Rinard, Cadar, Dumitran, Roy, Leu, Beebee (2004)

Enhancing Server Availability and Security Through Failure-Oblivious Computing

Safe compiler inserts checks for invalid memory references.
Ignore failed writes
Manufacture data for reads (ideally values that will trigger normal error paths)
Most software still works!

Memory errors due to security attacks:
- Disable the attack
- Enable continued safe execution
Other memory errors
- Checks induce performance penalty comparable to earlier work
- Server continues to run acceptably
- Individual request may not get handled
- Future requests unlikely dependent upon the failure.

What harm to memory failure cause?
- Termination
- Infinite Looping
- Control flow change resulting in incorrect answer
- Data structure corruption
- Incorrect computational results
Interception guarantees that you don't crash/terminate
If read values are well-chosen, infinite looping becomes unlikely.
Discarding writes keeps errors localized and avoids corrupting data structures.
For server apps -- data and control flow propagation is short, so returning bad values doesn't actually corrupt computation.
Most common problem addressed is buffer overflow attacks -- the bad data isn't actually used by anyone and so not corrupting heap/stack simply avoids the attack, but doesn't damage anything else.
Can choose return values to follow normal error paths
Would not work in all cases (e.g., numerical computation).

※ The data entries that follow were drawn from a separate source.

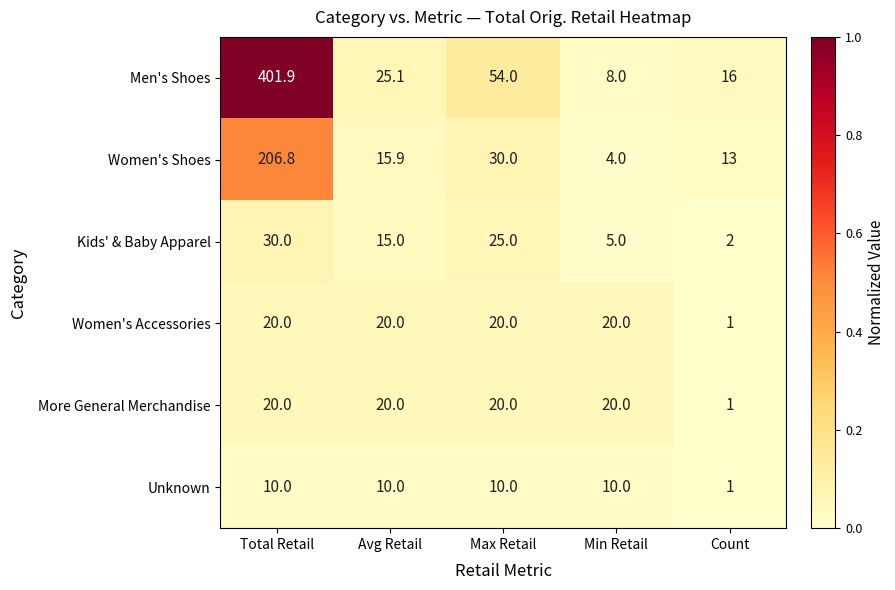

Which label corresponds to the largest value in the chart?

Total Retail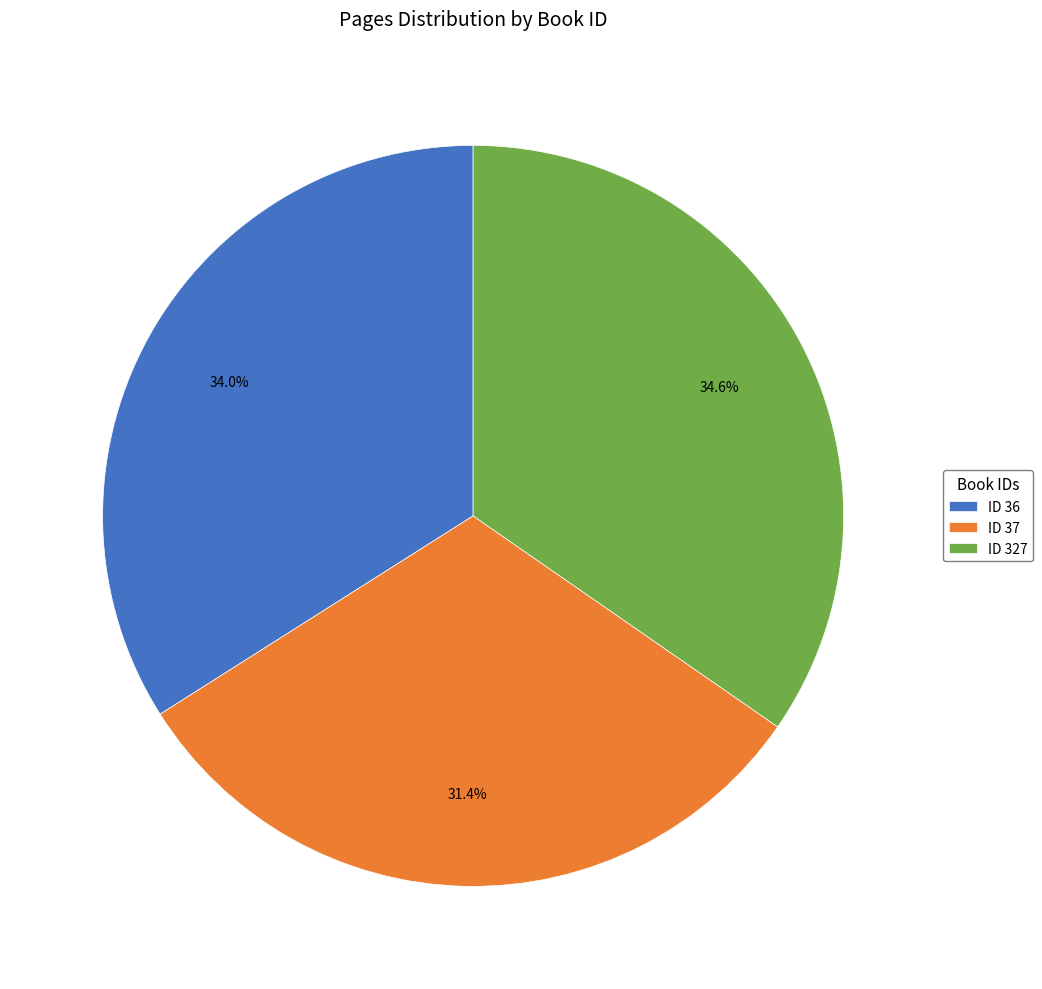

Approximately how many times larger is the value at ID 36 compared to ID 327?

1.0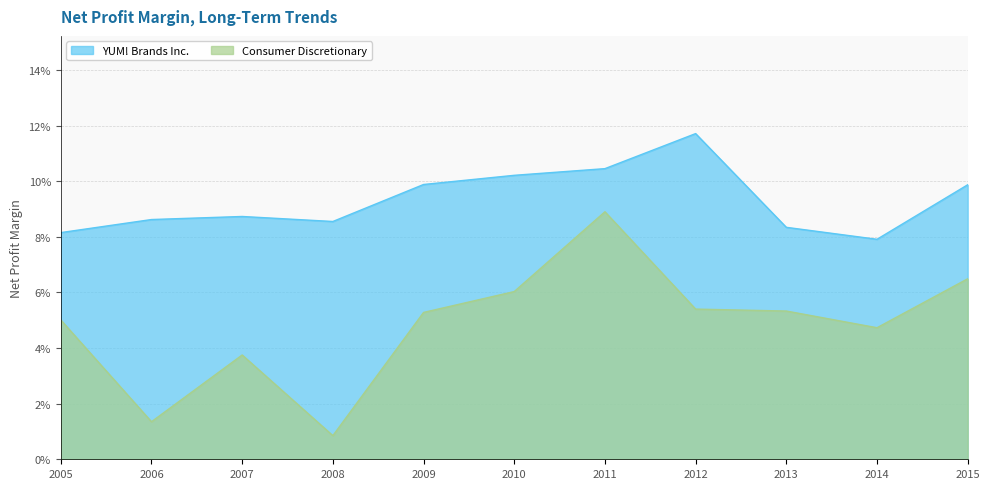

Which has a higher value, 2010 or 2007?

2010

Increased availability (no termination)
Improved security (no buffer overflows)
Cost -- can adopt this approach with recompilation
Less administration (don't need to immediately patch buffer overrun vulnerabilities)

Blindingly simple
Standard checking support
Throw away writes
Extract values from buffer for reads -- things like 0 and 1 get returned a lot, because they terminate loops frequently.

Test Programs
- Pine
- Apache
- Sendmail
- Midnight Commander
- Mutt
Criteria
- Security and Resilience
- Performance
- Stability
In all cases, the failure oblivious programs worked fine.
Although overheads were high (factors of 3 or 8) in some cases, most of those occurred in interactive programs for which the acceptability criteria is human perception, and they were still sufficiently fast to be imperceptible.
The failure oblivious versions worked stably over time.
In server scenarios, the pool of threads model where you can kill the thread causing an error and start a new one seems to work, but induces higher overhead due to killing and restarting processes.
For some of the interactive loads, anything but failure oblivious programming results in a user being unable to do something (e.g., open a mailbox).

Acceptability properties reminded me a lot of the agile notion of test-driven development -- if your tests don't fail, then the code you're writing is "correct."
Fun extensions: for out of bound writes, create a hashmap for them and then return the right value when read -- very cute!